Exercise aim >>
Reproduce, line for line, the stretch of the rows below that opens with the line containing "scientific name: Steromphala umbilicalis" and closes with the line containing "order: Charadriiformes". Include both of those lines and nothing outside them.

** START OF Material for this exercise **

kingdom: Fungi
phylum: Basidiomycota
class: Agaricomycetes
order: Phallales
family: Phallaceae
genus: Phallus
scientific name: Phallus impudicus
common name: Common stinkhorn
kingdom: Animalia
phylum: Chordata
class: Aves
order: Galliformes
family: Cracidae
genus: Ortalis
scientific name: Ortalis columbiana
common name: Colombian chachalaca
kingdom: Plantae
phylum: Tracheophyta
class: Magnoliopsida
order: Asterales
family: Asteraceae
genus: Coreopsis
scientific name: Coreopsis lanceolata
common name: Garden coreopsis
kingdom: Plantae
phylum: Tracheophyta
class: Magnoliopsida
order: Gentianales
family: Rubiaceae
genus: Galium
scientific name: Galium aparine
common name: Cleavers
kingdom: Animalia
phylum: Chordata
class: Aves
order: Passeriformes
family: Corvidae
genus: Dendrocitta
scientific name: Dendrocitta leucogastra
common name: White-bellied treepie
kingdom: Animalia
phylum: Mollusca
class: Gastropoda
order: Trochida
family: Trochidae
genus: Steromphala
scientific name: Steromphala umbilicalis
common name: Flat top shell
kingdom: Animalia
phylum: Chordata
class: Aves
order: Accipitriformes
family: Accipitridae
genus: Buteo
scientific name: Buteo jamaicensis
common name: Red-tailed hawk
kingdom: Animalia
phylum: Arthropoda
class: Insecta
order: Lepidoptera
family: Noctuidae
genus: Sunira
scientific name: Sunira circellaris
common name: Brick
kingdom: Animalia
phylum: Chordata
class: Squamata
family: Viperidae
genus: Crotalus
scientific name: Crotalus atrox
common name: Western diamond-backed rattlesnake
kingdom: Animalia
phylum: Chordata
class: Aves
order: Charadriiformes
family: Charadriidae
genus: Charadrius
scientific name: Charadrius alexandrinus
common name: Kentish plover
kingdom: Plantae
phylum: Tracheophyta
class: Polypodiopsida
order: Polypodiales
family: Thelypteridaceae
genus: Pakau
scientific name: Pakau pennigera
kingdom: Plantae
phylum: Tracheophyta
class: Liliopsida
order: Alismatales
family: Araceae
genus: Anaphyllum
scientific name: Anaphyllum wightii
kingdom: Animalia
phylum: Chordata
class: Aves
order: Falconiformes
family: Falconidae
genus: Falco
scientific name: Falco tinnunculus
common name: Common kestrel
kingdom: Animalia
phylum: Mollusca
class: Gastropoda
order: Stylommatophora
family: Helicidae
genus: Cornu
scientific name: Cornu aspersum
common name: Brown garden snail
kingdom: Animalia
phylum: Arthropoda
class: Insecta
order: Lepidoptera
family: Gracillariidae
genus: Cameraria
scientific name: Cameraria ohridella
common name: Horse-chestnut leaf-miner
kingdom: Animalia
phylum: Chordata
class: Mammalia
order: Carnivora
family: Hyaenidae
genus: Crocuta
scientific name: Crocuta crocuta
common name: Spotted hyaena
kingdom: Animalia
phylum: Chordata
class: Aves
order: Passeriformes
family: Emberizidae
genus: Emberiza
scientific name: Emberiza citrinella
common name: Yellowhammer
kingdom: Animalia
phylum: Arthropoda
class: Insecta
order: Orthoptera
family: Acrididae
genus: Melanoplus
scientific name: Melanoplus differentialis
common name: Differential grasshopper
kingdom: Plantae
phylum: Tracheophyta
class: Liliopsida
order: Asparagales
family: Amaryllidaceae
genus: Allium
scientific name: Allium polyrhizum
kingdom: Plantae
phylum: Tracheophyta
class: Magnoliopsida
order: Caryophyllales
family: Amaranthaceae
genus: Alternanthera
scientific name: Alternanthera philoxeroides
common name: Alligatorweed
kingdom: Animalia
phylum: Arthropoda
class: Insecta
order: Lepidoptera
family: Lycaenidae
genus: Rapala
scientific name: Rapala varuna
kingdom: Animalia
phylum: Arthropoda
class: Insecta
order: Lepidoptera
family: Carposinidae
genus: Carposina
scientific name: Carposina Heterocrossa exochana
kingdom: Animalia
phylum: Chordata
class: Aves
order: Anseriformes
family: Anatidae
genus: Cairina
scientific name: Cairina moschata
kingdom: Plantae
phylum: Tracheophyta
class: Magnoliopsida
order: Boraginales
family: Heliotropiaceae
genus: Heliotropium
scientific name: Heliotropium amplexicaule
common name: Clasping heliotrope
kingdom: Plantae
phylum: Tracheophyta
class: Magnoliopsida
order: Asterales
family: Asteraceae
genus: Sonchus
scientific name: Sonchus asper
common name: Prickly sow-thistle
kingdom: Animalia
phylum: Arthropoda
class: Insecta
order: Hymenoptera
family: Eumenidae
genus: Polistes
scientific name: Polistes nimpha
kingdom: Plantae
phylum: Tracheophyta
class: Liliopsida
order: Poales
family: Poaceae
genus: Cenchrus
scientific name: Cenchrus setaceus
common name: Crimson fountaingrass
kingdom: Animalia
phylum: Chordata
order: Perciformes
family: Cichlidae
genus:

** END OF Material for this exercise **

Task result >>
scientific name: Steromphala umbilicalis
common name: Flat top shell
kingdom: Animalia
phylum: Chordata
class: Aves
order: Accipitriformes
family: Accipitridae
genus: Buteo
scientific name: Buteo jamaicensis
common name: Red-tailed hawk
kingdom: Animalia
phylum: Arthropoda
class: Insecta
order: Lepidoptera
family: Noctuidae
genus: Sunira
scientific name: Sunira circellaris
common name: Brick
kingdom: Animalia
phylum: Chordata
class: Squamata
family: Viperidae
genus: Crotalus
scientific name: Crotalus atrox
common name: Western diamond-backed rattlesnake
kingdom: Animalia
phylum: Chordata
class: Aves
order: Charadriiformes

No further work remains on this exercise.